If it showed nothing new, I don't think I'd have posted it.

*Originally posted by DukeFreedom*

Then you'll see that EV[b/f] > EV[c/c] **> EV[c/f]** then.

As for your second question about the 1/(bets in pot)...

Lemme first just quote what Cornholio wrote

If you assume your opponent will __check behind all worse hands__ in case you check, but bet for value all better hands, it would be sufficient if the opponent called a worse hand with a probability of 1/(bets in the pot). If the opponent has a better hand, you would lose one bet, and you won't get a bet from a worse hand.

He worded this very poorly and actually it's even wrong when this is what he really ment, because as I said before: if our equity <50% and we assume your opponent always checks behind worse hands when checked to

**then c/f is always the best move**.

Instead, he should have written

If you assume your opponent will **play optimally** in case you check, it would be sufficient if the opponent called a worse hand with a probability of 1/(bets in the pot).

Now note that

**playing optimally is *NOT* the same as always checking behind worse hands**. To see this quickly, take your example and assume that your opponent will bluff 1/11 times when he bets (when you check to him). In that case you can't call (actually: you'll be indifferent between calling or folding), because 10/11 times you'll loose 1 BB and 1/11 times you'll win the pot of 10 BB, giving a net EV of 0, the same as c/f.
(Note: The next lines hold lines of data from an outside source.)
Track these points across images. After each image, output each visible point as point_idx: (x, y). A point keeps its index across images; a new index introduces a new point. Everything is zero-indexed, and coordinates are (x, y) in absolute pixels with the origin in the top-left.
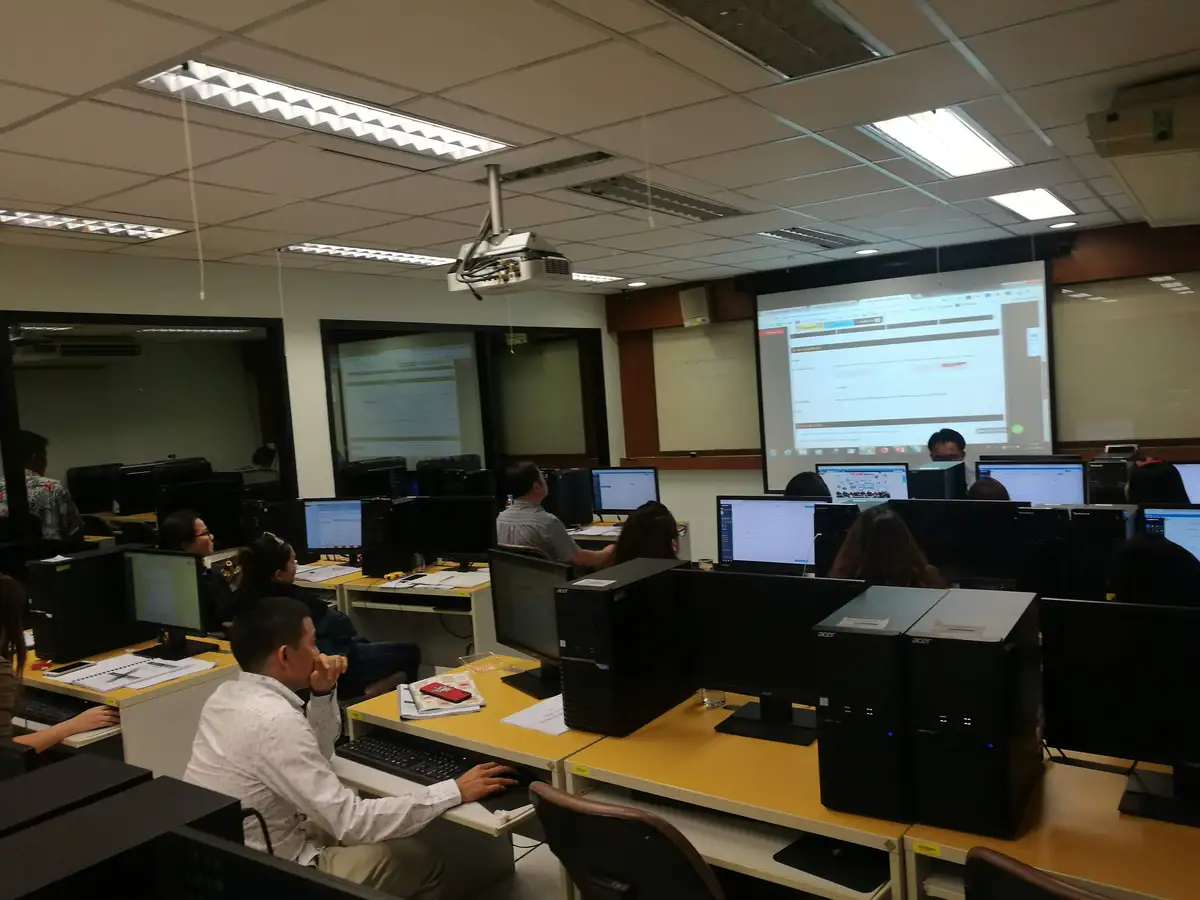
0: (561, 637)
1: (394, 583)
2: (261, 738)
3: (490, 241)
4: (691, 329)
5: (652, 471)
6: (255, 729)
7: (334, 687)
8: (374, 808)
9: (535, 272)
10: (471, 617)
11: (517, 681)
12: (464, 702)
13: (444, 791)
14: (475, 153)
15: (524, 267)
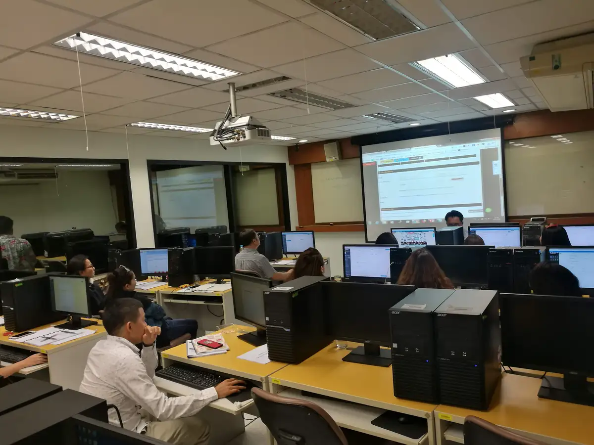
0: (266, 316)
1: (184, 290)
2: (118, 368)
3: (230, 120)
4: (329, 163)
5: (312, 232)
6: (114, 364)
7: (154, 342)
8: (175, 401)
9: (252, 135)
10: (222, 306)
11: (246, 338)
12: (219, 349)
13: (210, 393)
14: (222, 77)
15: (247, 133)
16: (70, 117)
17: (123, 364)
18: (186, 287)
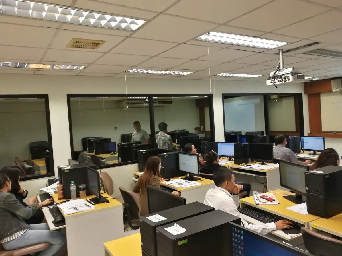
1: (243, 166)
2: (223, 204)
3: (279, 71)
4: (335, 92)
5: (323, 138)
6: (221, 201)
8: (252, 227)
9: (294, 79)
10: (266, 178)
11: (287, 197)
12: (273, 202)
13: (271, 226)
14: (277, 46)
15: (291, 78)
16: (189, 73)
17: (225, 202)
18: (244, 165)
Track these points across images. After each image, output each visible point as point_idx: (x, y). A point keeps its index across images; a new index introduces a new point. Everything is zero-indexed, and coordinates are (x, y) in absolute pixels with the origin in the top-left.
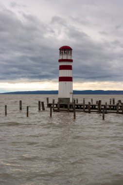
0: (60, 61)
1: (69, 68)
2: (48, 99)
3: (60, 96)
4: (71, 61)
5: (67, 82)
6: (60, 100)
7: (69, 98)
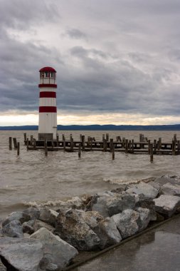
0: (41, 86)
1: (53, 95)
2: (25, 135)
3: (41, 131)
4: (55, 86)
5: (50, 114)
6: (41, 136)
7: (52, 134)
In fact, "playing optimally" is very precisely defined for your opponent according to game theory, but I really don't want to get into explaining the exact theory behind this... Basically it just says that your opponent will bluff with such a frequency that you'll be indifferent between c/c his bet or c/f.

Hence this "optimal playing strategy" for your opponent dictates that both c/c and c/f will have an EV of 0 for you, as with the example I gave above.

However, b/f will have an EV of > 0 if your opponent calls worse hands with a probability P > 1/B, where B = bets in pot. This follows, because:

with probability (1-P) we lose 1

with probability P we win B+1

Now the net EV of b/f will be P*(B+1) - (1-P)*1= P*B - 1.

Now P*B - 1 will always be > 0 if P > 1/B.

Hence b/f will be better then c/c and c/f if we assume our opponent calls worse hands with probability > 1/(bets in pot) and would play optimally if we check.